Task description -
Show every line of the material that follows in which the word "berjalan" occurs.
╭─ Data in this exercise
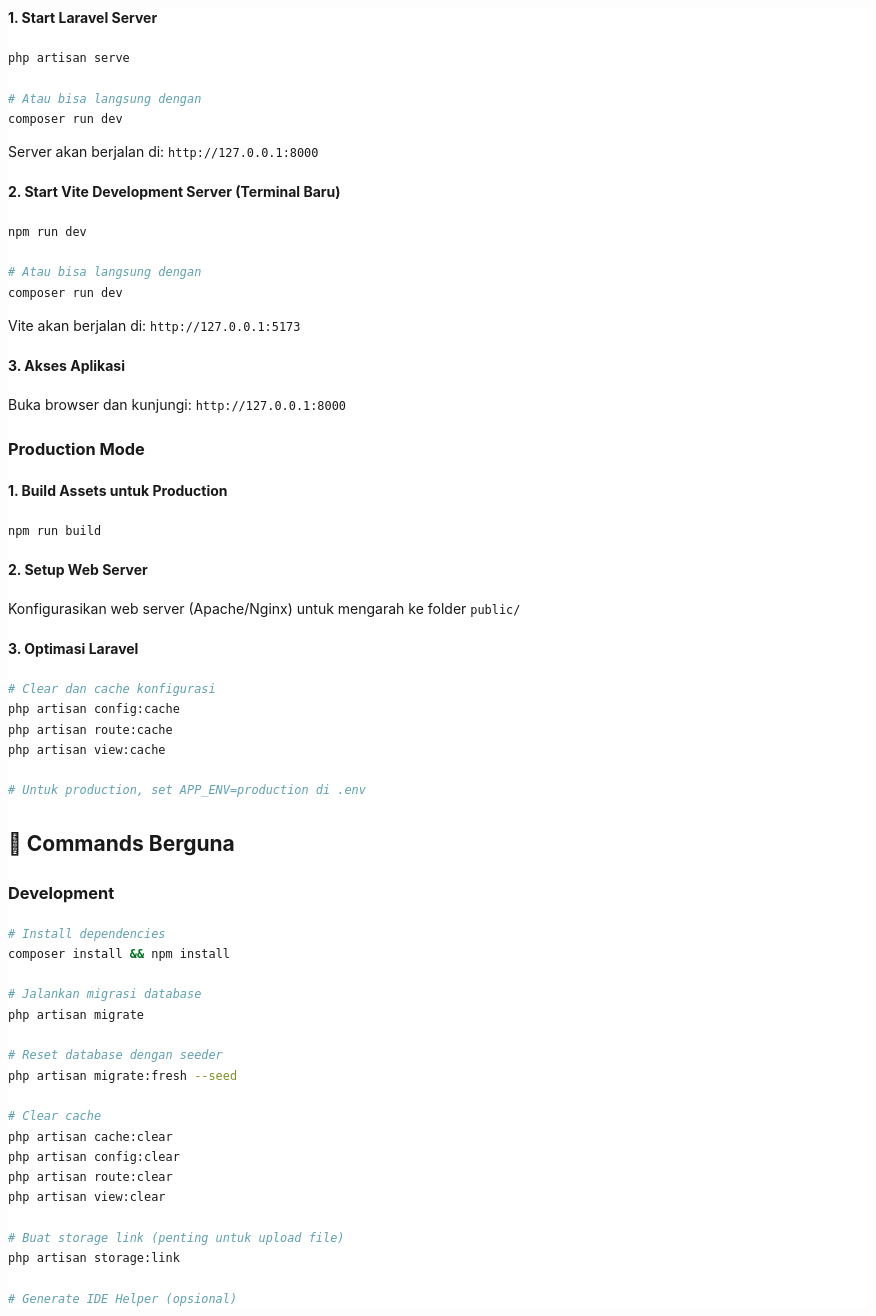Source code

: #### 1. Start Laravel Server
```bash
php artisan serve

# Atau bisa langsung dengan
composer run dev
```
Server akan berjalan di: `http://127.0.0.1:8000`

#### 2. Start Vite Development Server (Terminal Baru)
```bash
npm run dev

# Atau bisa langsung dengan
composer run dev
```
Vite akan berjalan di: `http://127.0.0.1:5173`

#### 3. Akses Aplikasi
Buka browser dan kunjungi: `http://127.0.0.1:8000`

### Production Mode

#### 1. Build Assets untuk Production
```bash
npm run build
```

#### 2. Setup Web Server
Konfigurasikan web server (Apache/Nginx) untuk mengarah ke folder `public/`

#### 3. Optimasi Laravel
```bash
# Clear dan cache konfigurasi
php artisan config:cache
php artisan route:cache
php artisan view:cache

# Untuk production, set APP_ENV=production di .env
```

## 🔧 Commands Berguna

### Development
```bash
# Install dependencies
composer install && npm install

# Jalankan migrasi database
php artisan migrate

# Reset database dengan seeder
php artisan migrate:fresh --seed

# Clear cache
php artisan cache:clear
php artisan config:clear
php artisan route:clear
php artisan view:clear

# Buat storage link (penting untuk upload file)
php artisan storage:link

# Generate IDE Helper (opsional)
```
╰─
╭─ Data in this exercise
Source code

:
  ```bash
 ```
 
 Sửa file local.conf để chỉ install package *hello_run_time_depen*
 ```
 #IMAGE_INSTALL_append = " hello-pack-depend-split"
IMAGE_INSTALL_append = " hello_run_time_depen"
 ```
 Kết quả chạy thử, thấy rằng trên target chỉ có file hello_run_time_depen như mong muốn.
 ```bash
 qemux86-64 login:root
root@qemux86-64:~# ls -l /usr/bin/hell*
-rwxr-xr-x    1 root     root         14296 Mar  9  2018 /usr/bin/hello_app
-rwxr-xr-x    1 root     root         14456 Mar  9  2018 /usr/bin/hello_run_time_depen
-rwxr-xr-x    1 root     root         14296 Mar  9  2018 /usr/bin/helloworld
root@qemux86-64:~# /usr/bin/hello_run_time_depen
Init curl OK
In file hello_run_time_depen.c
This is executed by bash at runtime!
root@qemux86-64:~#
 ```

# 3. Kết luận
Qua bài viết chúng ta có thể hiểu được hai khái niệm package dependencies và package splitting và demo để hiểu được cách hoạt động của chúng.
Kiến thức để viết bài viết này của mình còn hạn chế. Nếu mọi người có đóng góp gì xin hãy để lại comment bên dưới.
╰─
Response for this exercise -
Server akan berjalan di: `http://127.0.0.1:8000`
Vite akan berjalan di: `http://127.0.0.1:5173`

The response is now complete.